Health Services and Systems Research, Duke-NUS Medical School, Singapore, Singapore.
Australian Centre for Health Services Innovation and Centre for Healthcare Transformation, School of Public health and Social Work, Faculty of Health, Queensland University of Technology, Brisbane, QLD, 4059, Australia.
Qual Life Res. 2024 Aug;33(8):2151-2163. doi: 10.1007/s11136-024-03676-2. Epub 2024 Jun 5.
The Kansas City Cardiomyopathy Questionnaire (KCCQ), Seattle Angina Questionnaire (SAQ), and Minnesota Living with Heart Failure Questionnaire (MLHFQ) are widely used non-preference-based instruments that measure health-related quality of life (QOL) in people with heart disease. However, currently it is not possible to estimate quality-adjusted life-years (QALYs) for economic evaluation using these instruments as the summary scores produced are not preference-based. The MacNew-7D is a heart disease-specific preference-based instrument. This study provides different mapping algorithms for allocating utility scores to KCCQ, MLHFQ, and SAQ from MacNew-7D to calculate QALYs for economic evaluations.

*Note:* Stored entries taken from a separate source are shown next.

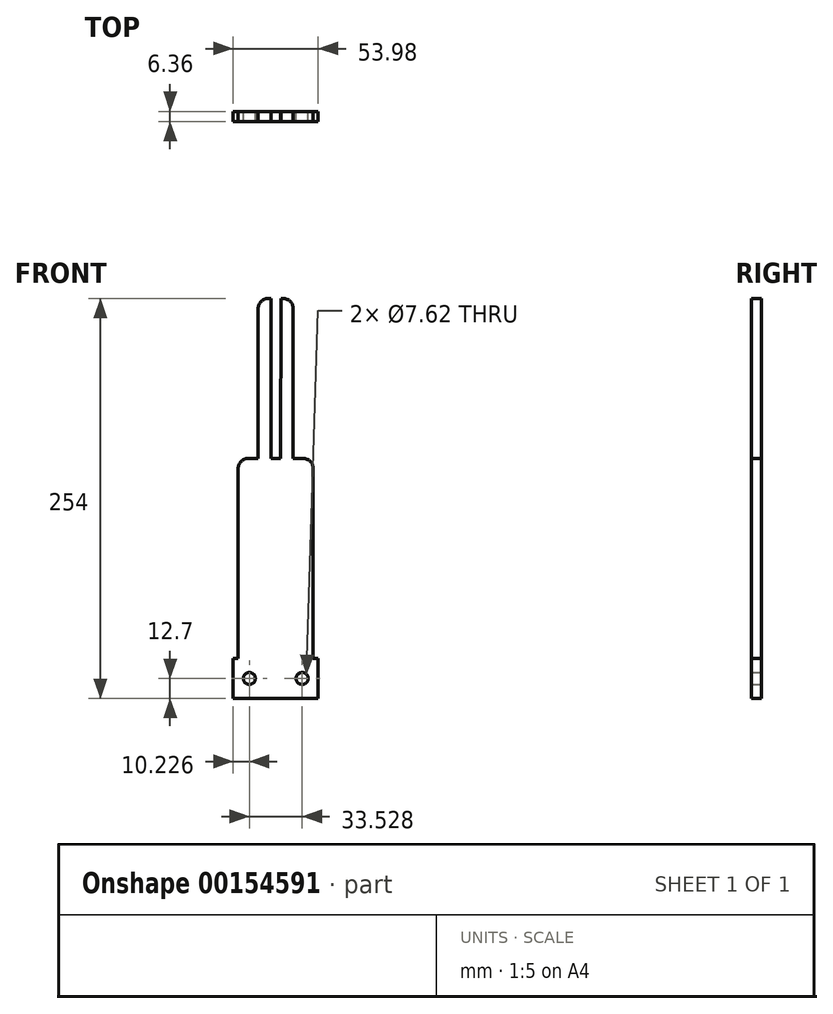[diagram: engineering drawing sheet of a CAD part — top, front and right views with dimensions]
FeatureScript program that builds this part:
annotation { "Feature Type Name" : "Feature", "Feature Type Description" : "" }
export const myFeature = defineFeature(function(context is Context, id is Id, definition is map)
    precondition{}
    {
        {
            var Q0;
            Q0=qCreatedBy(makeId("Front.planeOp"),FACE);
            var sketch = newSketch(context, id + "F0", { "sketchPlane" : qUnion([Q0])});
            skLineSegment(sketch, "E0.bottom", {"start": v(26.99, 12.7) * mm, "end": v(23.81, 12.7) * mm});
            skLineSegment(sketch, "E0.top", {"start": v(26.99, -12.7) * mm, "end": v(-26.99, -12.7) * mm});
            skLineSegment(sketch, "E0.left", {"start": v(26.99, 12.7) * mm, "end": v(26.99, -12.7) * mm});
            skLineSegment(sketch, "E0.right", {"start": v(-26.99, 12.7) * mm, "end": v(-26.99, -12.7) * mm});
            skPoint(sketch, "E0.middle", {"position": v(0, 0) * mm});
            skLineSegment(sketch, "E1", {"start": v(0, 0) * mm, "end": v(0, -12.7) * mm});
            skLineSegment(sketch, "E2", {"start": v(-23.81, 12.7) * mm, "end": v(-23.81, 133.35) * mm});
            skLineSegment(sketch, "E3", {"start": v(-17.46, 139.7) * mm, "end": v(-11.11, 139.7) * mm});
            skLineSegment(sketch, "E4", {"start": v(23.81, 133.35) * mm, "end": v(23.81, 12.7) * mm});
            skLineSegment(sketch, "E5", {"start": v(-4.76, 241.3) * mm, "end": v(-3.14, 241.3) * mm});
            skLineSegment(sketch, "E6", {"start": v(11.11, 234.95) * mm, "end": v(11.11, 139.7) * mm});
            skLineSegment(sketch, "E7.trimOffspring", {"start": v(-11.11, 139.7) * mm, "end": v(-11.11, 234.95) * mm});
            skLineSegment(sketch, "E8.trimOffspring", {"start": v(-3.14, 139.7) * mm, "end": v(3.17, 139.7) * mm});
            skLineSegment(sketch, "E9.trimOffspring", {"start": v(11.11, 139.7) * mm, "end": v(17.46, 139.7) * mm});
            skLineSegment(sketch, "E10.trimOffspring", {"start": v(-23.81, 12.7) * mm, "end": v(-26.99, 12.7) * mm});
            skLineSegment(sketch, "E11", {"start": v(-3.14, 139.7) * mm, "end": v(-3.14, 241.3) * mm});
            skLineSegment(sketch, "E12", {"start": v(3.2, 241.3) * mm, "end": v(3.17, 139.7) * mm});
            skLineSegment(sketch, "E13.trimOffspring", {"start": v(3.2, 241.3) * mm, "end": v(4.76, 241.3) * mm});
            skPoint(sketch, "E14.visualSharp", {"position": v(-11.11, 241.3) * mm});
            skArc(sketch, "E14.filletArc", {"start": v(-4.76, 241.3) * mm, "mid": v(-9.25, 239.44) * mm, "end": v(-11.11, 234.95) * mm});
            skPoint(sketch, "E15.visualSharp", {"position": v(11.11, 241.3) * mm});
            skArc(sketch, "E15.filletArc", {"start": v(11.11, 234.95) * mm, "mid": v(9.25, 239.44) * mm, "end": v(4.76, 241.3) * mm});
            skPoint(sketch, "E16.visualSharp", {"position": v(23.81, 139.7) * mm});
            skArc(sketch, "E16.filletArc", {"start": v(23.81, 133.35) * mm, "mid": v(21.95, 137.84) * mm, "end": v(17.46, 139.7) * mm});
            skPoint(sketch, "E17.visualSharp", {"position": v(-23.81, 139.7) * mm});
            skArc(sketch, "E17.filletArc", {"start": v(-17.46, 139.7) * mm, "mid": v(-21.95, 137.84) * mm, "end": v(-23.81, 133.35) * mm});
            skCircle(sketch, "E18", {"center": v(-16.76, 0) * mm, "radius": 3.81 * mm});
            skCircle(sketch, "E19", {"center": v(16.76, 0) * mm, "radius": 3.81 * mm});
            skLineSegment(sketch, "E20", {"start": v(0, -12.7) * mm, "end": v(-3.17, -12.7) * mm});
            skLineSegment(sketch, "E21", {"start": v(-3.17, -12.7) * mm, "end": v(-3.17, 14.57) * mm, "construction": true});
            skLineSegment(sketch, "E22.MirrorCS", {"start": v(3.17, -12.7) * mm, "end": v(3.17, 14.57) * mm, "construction": true});
            skSolve(sketch);
        }
        {
            var Q0;
            Q0 = qSketchRegion(id + "F0", true);
            extrude(context, id + "F1", {"entities" : qUnion([Q0]), "endBound" : BoundingType.SYMMETRIC, "depth" : 6.35 * mm});
        }
    });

The study included 493 participants with heart failure or angina who completed the KCCQ, MLHFQ, SAQ, and MacNew-7D questionnaires. Regression techniques, namely, Gamma Generalized Linear Model (GLM), Bayesian GLM, Linear regression with stepwise selection and Random Forest were used to develop direct mapping algorithms. Cross-validation was employed due to the absence of an external validation dataset. The study followed the Mapping onto Preference-based measures reporting Standards checklist.
The best models to predict MacNew-7D utility scores were determined using KCCQ, MLHFQ, and SAQ item and domain scores. Random Forest performed well for item scores for all questionnaires and domain score for KCCQ, while Bayesian GLM and Linear Regression were best for MLHFQ and SAQ domain scores. However, models tended to over-predict severe health states.
The three cardiac-specific non-preference-based QOL instruments can be mapped onto MacNew-7D utilities with good predictive accuracy using both direct response mapping techniques. The reported mapping algorithms may facilitate estimation of health utility for economic evaluations that have used these QOL instruments.
堪萨斯城心肌病问卷(KCCQ)、西雅图心绞痛问卷(SAQ)和明尼苏达州心力衰竭生活质量问卷(MLHFQ)是广泛使用的非偏好基础工具,用于测量心脏病患者的健康相关生活质量(QOL)。然而,目前使用这些工具无法估计质量调整生命年(QALYs)进行经济评估,因为产生的综合评分不是偏好基础。MacNew-7D 是一种特定于心脏病的偏好基础工具。本研究提供了不同的映射算法,用于将效用评分从 MacNew-7D 分配给 KCCQ、MLHFQ 和 SAQ,以计算经济评估的 QALYs。
该研究纳入了 493 名心力衰竭或心绞痛患者,他们完成了 KCCQ、MLHFQ、SAQ 和 MacNew-7D 问卷。回归技术,即伽马广义线性模型(GLM)、贝叶斯 GLM、逐步选择的线性回归和随机森林,用于开发直接映射算法。由于没有外部验证数据集,因此使用了交叉验证。该研究遵循映射到偏好基础衡量报告标准清单。
使用 KCCQ、MLHFQ 和 SAQ 的项目和域评分确定了预测 MacNew-7D 效用评分的最佳模型。随机森林在所有问卷的项目评分和 KCCQ 的域评分方面表现良好,而贝叶斯 GLM 和线性回归在 MLHFQ 和 SAQ 的域评分方面表现最佳。然而,模型往往会过度预测严重的健康状况。
使用直接响应映射技术,可以使用三种心脏特异性非偏好基础 QOL 工具将其映射到 MacNew-7D 效用上,具有良好的预测准确性。报告的映射算法可能有助于使用这些 QOL 工具进行经济评估的健康效用估计。